Geçtiğimiz gün sabaha karşı yine yüreğimiz yandı.
Henüz hayatının baharında, gencecik askerler, vatanı korurken şehit oldular.
Biz bu filmi 1984 yılından bu yana ve yüreğimiz yana yana seyrediyoruz.
Ardından da “kanları yerde kalmayacaktır” “şehitler ölmez, vatan bölünmez” “şehitlerimize Allahtan rahmet, acılı ailelerine başsağlığı diliyoruz” “kahrolsun PKK” söylemleriyle geçiştiriyor ve bir süre sonra da unutuveriyoruz.
Kaçıncı şehidimiz olduğunu bile unuttuk.
Terörü böyle çığlıklarla bitiremeyeceğimizi hala anlayamadık.
Hala saldırgan ve çirkin politikaların ucundan tutmuş, birbirimizi çekiştirip, birbirimize sataşıp duruyoruz.

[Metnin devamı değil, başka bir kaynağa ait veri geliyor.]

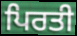
ਪਿਰਤੀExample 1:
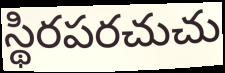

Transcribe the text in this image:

స్థిరపరచుచు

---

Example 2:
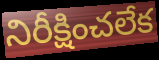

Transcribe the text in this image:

నిరీక్షించలేక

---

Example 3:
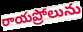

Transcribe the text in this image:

రాయప్రోలును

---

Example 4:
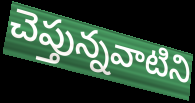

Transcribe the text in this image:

చెప్తున్నవాటిని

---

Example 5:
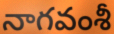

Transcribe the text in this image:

నాగవంశీ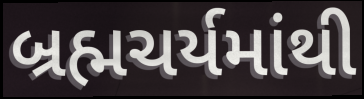
બ્રહ્મચર્યમાંથીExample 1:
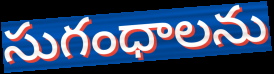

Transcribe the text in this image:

సుగంధాలను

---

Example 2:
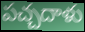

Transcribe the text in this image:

పచ్చదాళు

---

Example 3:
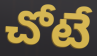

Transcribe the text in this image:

చోటే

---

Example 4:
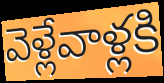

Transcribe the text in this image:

వెళ్లేవాళ్లకి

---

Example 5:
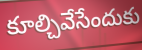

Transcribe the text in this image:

కూల్చివేసేందుకుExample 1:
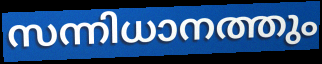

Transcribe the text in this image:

സന്നിധാനത്തും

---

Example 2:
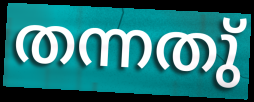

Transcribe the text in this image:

തന്നതു്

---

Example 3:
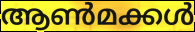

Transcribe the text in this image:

ആൺമക്കൾ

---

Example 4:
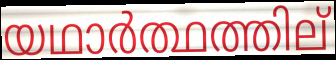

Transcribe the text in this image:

യഥാർത്ഥത്തില്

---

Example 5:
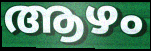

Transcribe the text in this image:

ആഴം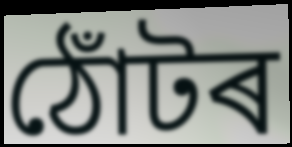
ঠোঁটৰ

Bir gün önce de polisler şehit edilmiş, siviller öldürülmüştü.
Bir gün sonra 24 asker şehit, bir o kadarı da yaralı.
Bizim politikacılar sataşmalarını sürdürüyorlar.
Etmeyin, eylemeyin…
Bu güne kadar çözüm üretilememiş, bulunamamış bu kanlı terörü bitirmek için bir araya gelin hiç olmazsa.
Terör olayından sonraki ilk açıklamalarda yine bir değişiklik yok.

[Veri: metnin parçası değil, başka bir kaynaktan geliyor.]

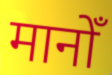
मानोँ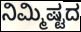
ನಿಮ್ಮಿಷ್ಟದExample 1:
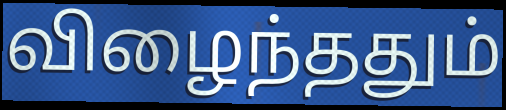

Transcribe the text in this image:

விழைந்ததும்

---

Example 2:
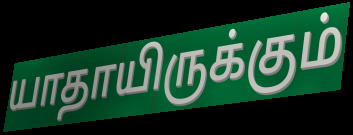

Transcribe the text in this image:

யாதாயிருக்கும்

İsterseniz bir kaçını sıralayalım;
Cumhurbaşkanı Gül; “Bu saldırıların intikamı büyük olacaktır ve misliyle de alınacaktır…”
Başbakan Erdoğan; “Azizi milletim, öncelikle hepimizin başı sağ olsun. Rabbimden Hakkari’nin Çukurca İlçesinde vatan savunması esnasında şehit düşen güvenlik görevlilerimiz için rahmet diliyorum, mekanları cennet olsun.

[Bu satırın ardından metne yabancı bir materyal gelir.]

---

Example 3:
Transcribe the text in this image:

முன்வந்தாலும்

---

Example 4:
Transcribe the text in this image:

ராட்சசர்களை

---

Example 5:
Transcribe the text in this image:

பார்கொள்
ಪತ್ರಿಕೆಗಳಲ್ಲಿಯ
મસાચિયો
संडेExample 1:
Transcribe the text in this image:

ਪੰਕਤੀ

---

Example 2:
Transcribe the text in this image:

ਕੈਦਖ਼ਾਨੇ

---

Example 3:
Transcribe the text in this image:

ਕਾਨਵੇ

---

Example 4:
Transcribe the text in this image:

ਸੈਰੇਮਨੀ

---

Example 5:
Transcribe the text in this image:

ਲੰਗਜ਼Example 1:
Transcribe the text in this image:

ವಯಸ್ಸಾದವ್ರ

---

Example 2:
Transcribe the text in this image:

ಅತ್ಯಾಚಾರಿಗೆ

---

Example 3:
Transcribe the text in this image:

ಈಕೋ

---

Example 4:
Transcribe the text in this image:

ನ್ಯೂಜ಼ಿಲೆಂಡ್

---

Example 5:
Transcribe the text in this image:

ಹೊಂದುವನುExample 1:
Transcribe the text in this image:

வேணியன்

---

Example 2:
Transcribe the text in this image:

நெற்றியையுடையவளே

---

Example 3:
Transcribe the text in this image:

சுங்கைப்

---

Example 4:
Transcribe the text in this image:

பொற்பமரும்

Şu an itibariyle uluslar arası hukukun öngördüğü ölçüde sıcak takip olmak üzere geniş çaplı operasyonlar devam ediyor.
Medyayı yine duyarlı olmaya davet ediyorum. Bugün suçlamak, eleştirmek, hamaset, istismar ve tahrik tohumları ekmek yerine dayanışma içinde olmak zorundayız.” Bu minval üzere sürüp gidiyor başbakanın açıklaması.
Başbakan Yardımcısı Arınç; “Bize bu acıları yaşatanları Allah helak etsin.”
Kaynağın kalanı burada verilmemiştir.